Education watch: Oklahoma Legislature votes to dumb down its kids

Oklahoma's legislature injects right-wing ideology into its schools

As the TV show "Jackass" taught us, when adults do stupid things they're usually only hurting themselves. But what about when their ignorance threatens to harm their own children? 

Say hello to the state Legislature of Oklahoma, where the House education committee voted Monday to bar advanced placement U.S. history courses from state high schools. The 11-4 vote was on strict party lines, Republicans in the majority. This action represents the sort of ideological interference in education that can only end in making the state's students less informed and less prepared to function in the 21st century marketplace.

Education mavens will recognize the vote as an outgrowth of a campaign against the AP U.S. history course launched last summer by the Republican National Committee, which decided that the College Board's newly-issued outline, or "framework," for the AP course was infused with a radical progressive bias and insufficiently laudatory about American "exceptionalism." 

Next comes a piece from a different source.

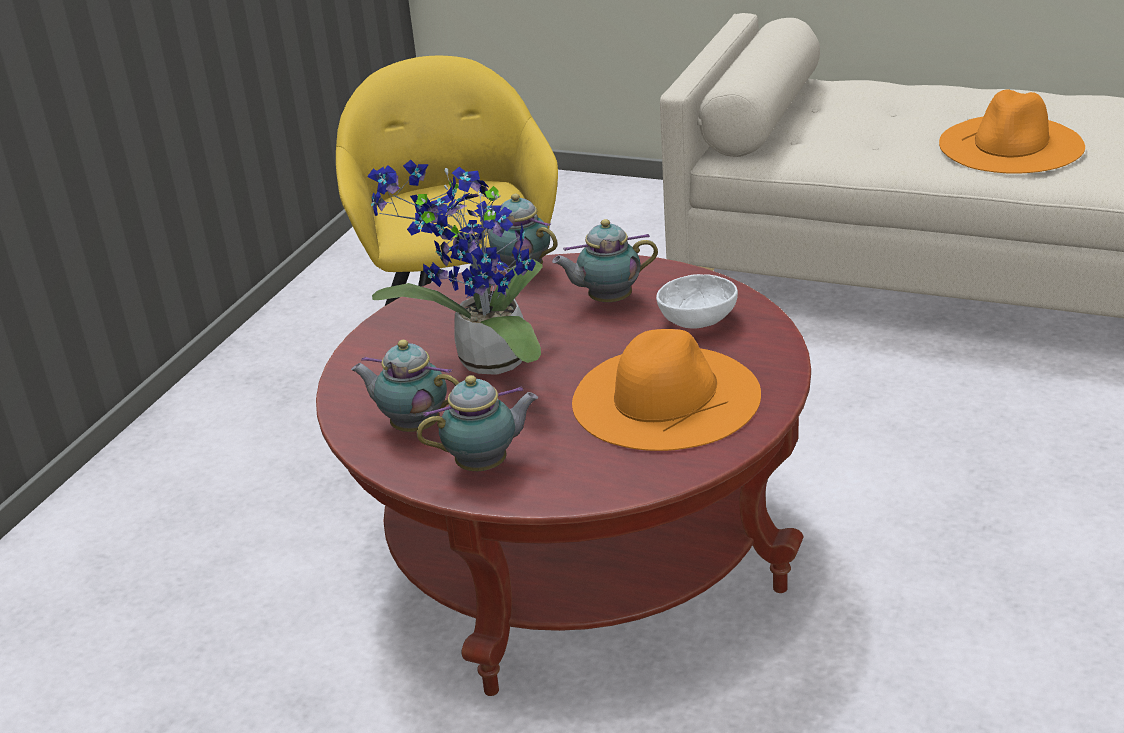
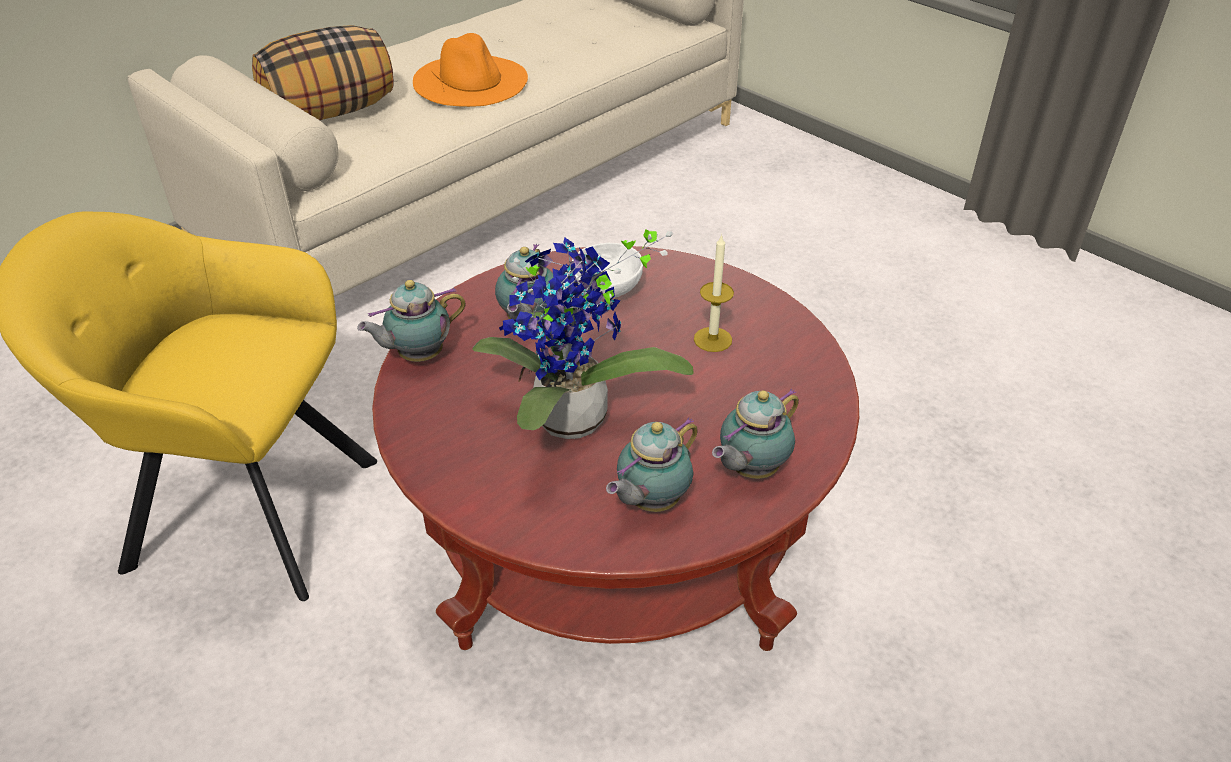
camera: 70 degrees left, 10 degrees up
(486, 465) = (750, 470): teapot -> teapot turned 135 degrees counterclockwise
(665, 397) = (712, 339): orange hat -> candle
(863, 115) = (331, 111): none -> pillow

Right-wing ideologues promptly picked up the RNC's ball and ran with it. When you learn that the Oklahoma measure was introduced by Rep. Dan Fisher, an ordained minister and member of a group called the Black Robe Regiment, you'll get the picture. The organization's mission is to advance "our biblical responsibility to stand up for our Lord and Savior and to protect the freedoms and liberties granted to a moral people in the divinely inspired US Constitution," according to its website.

As reports, legislatures in such red states as South Carolina and Georgia have considered taking action against the AP course, which is aimed at students heading for college. An effort in Colorado to require teachers to depict American history "in a positive light" provoked a walk-out by students. Now that Oklahoma's effort has emerged from committee, it appears to have reached further than the others, so far.

This is an entirely manufactured controversy. We reported last August that it was started by one Larry Krieger, a retired history teacher from New Jersey whose classroom approach underscored what he calls America's "mission to spread democracy."

Krieger linked up with the Christian conservative group Concerned Women for America, and a campaign was born. Krieger addressed the Oklahoma committee by conference call before its vote, reported the Tulsa World. 

The authors of the AP outline struck back against what they accurately labeled "uninformed criticisms" of their work. "Many of the comments we have heard about the framework," they wrote last summer, "reflect either a misunderstanding of U.S. history or a very limited faith in history teachers' command of their subject matter." 

It's worse than that. For the right wing, historical truth matters for naught; what's important is the ideological narrative, and if it fails to match their vision of an America shining the light of freedom and plenty on the world, it must be "biased." Politicians who insist on inculcating such narrow-mindedness into their educational system are damaging their own students, but doing a real favor for the rest of us: our kids won't have to worry so much about competing in the real world with their kids.